Do zakładu karnego został dzisiaj przewieziony mieszkaniec Zarzecza, który w sobotę zgłosił kradzież pieniędzy i alkoholu. Zgłoszenie okazało się fałszywym alarmem, z sam zgłaszający, który miał blisko 3 promile alkoholu w organizmie, był poszukiwany do odbycia kary.

W sobotę po godz. 20 do dyżurnego komendy zadzwonił mieszkaniec Zarzecza. Mężczyzna zgłosił kradzież pieniędzy i alkoholu. Na miejsce został skierowany policyjny patrol. Zgłaszający miał problemy z utrzymaniem równowagi i z wyraźnym mówieniem. Oświadczył, że skradziono mu nieokreśloną sumę pieniędzy, które trzymał pod poduszką, na której spał oraz dwie butelki nalewki porzeczkowej.
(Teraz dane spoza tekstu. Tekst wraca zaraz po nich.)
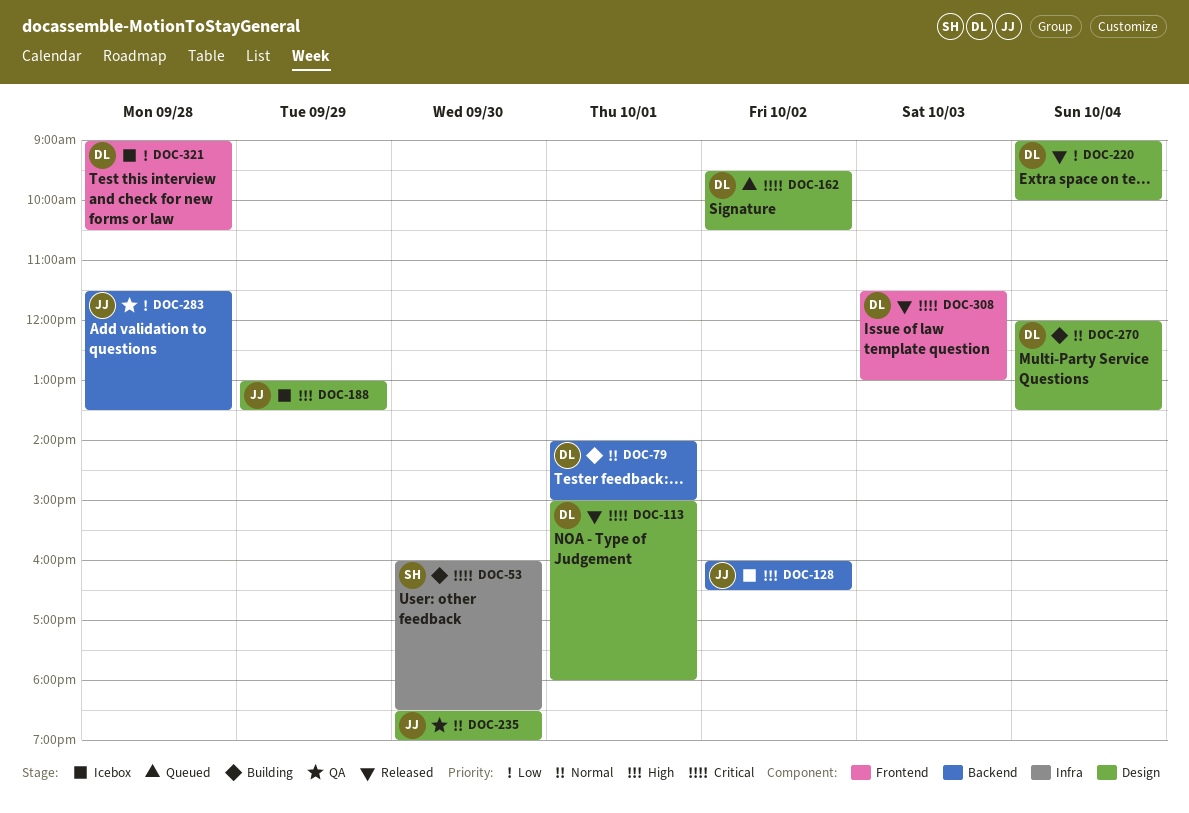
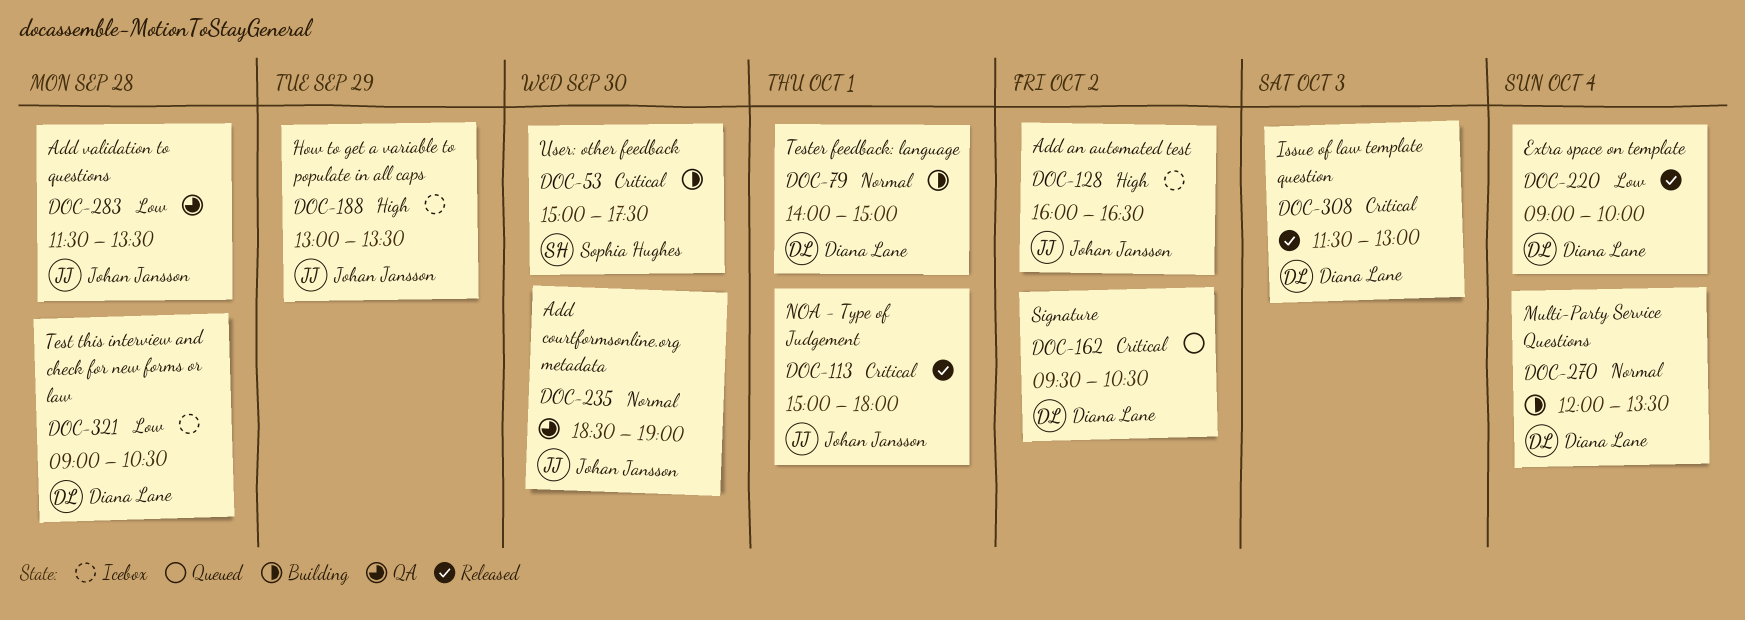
DOC-53, begins: 16:00 -> 15:00
DOC-53, ends: 18:30 -> 17:30
DOC-113, owner: Diana Lane -> Johan Jansson

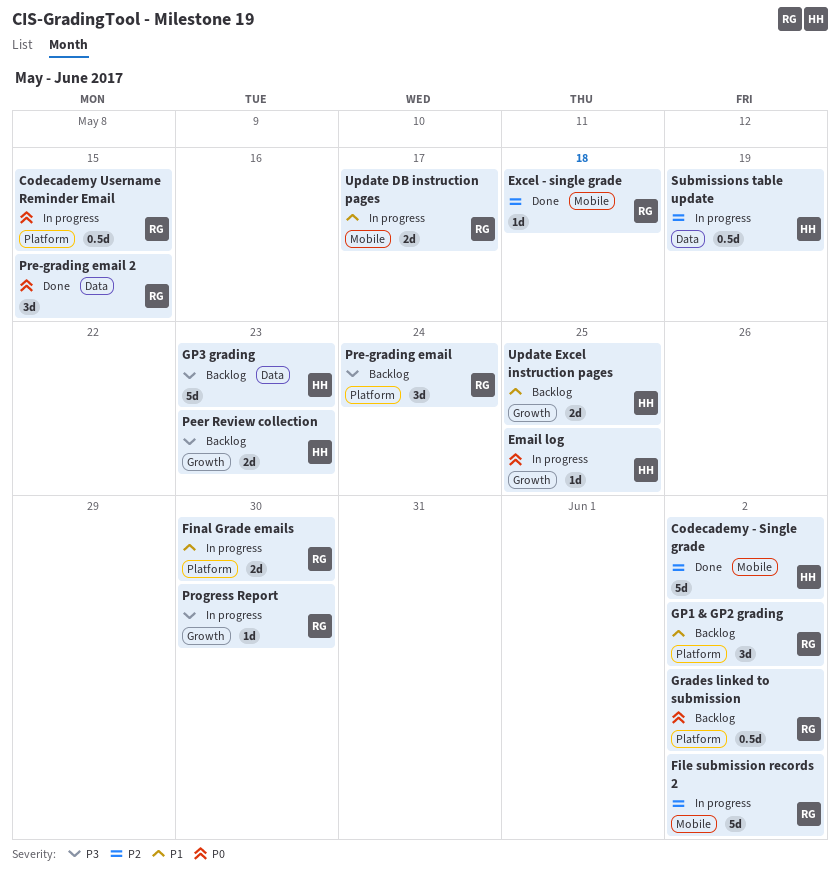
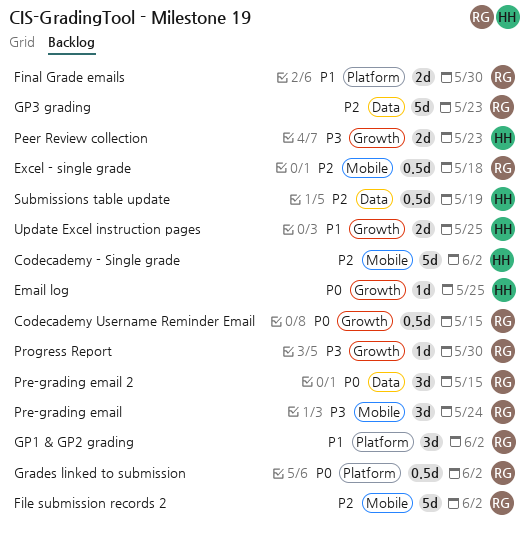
Codecademy Username Reminder Email, label: Platform -> Growth
Excel - single grade, estimate: 1d -> 0.5d
GP3 grading, owner: HH -> RG
GP3 grading, priority: P3 -> P2
Pre-grading email, label: Platform -> Mobile
Update DB instruction pages: present -> none

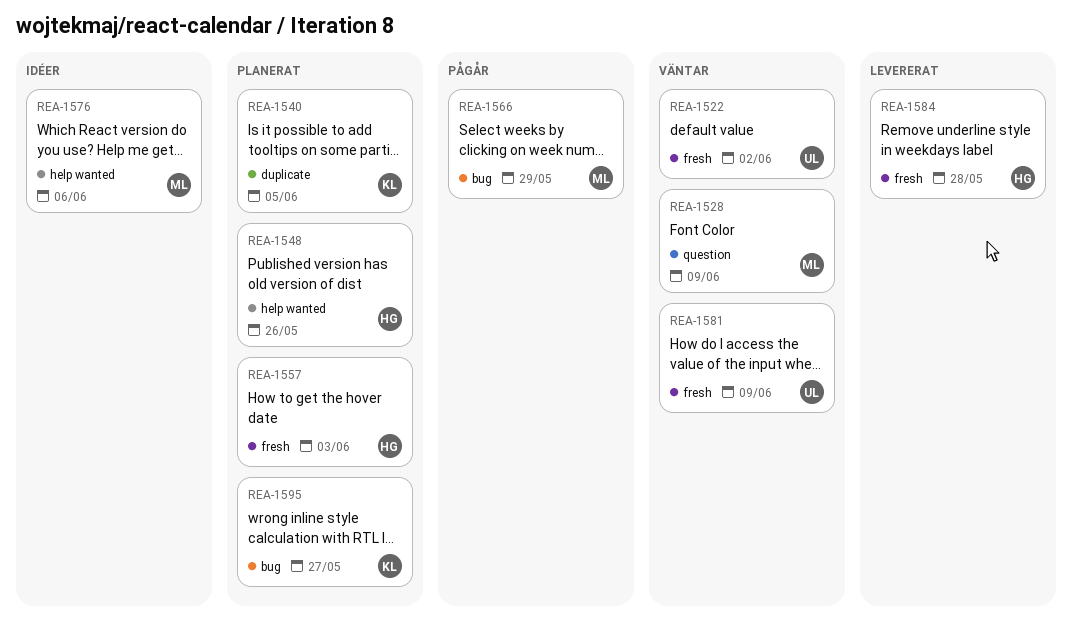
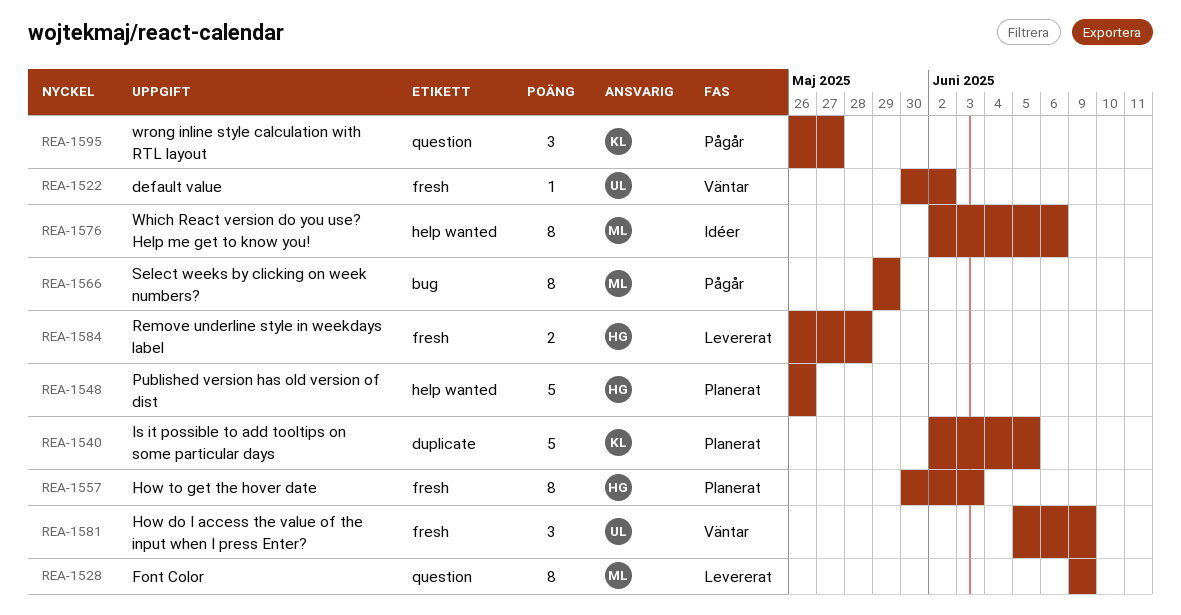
REA-1528, status: Väntar -> Levererat
REA-1595, status: Planerat -> Pågår
REA-1595, label: bug -> question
Obudził go hałas w domu, widział sprawcę kradzieży, lecz nie jest w stanie go rozpoznać, ponieważ było ciemno. 

47-letni mieszkaniec Zarzecza nieskładnie wypowiadał się na temat okoliczności kradzieży. Funkcjonariusze sprawdzili stan trzeźwości zgłaszającego. Miał blisko 3 promile alkoholu w organizmie. W trakcie potwierdzania jego tożsamości okazało się, że jest poszukiwany do odbycia kary. Policjanci zatrzymali mężczyznę do wytrzeźwienia i przekazania służbom konwojowym w celu przetransportowania do zakładu karnego.

Następnego dnia po wytrzeźwieniu 47-latek z Zarzecza wycofał wcześniejsze zgłoszenie. Oświadczył, że poprzedniego wieczora samotnie pił alkohol, nikogo u niego nie było. Nie pamiętał, że zgłaszał kradzież i był zdziwiony, wizytą policjantów w domu.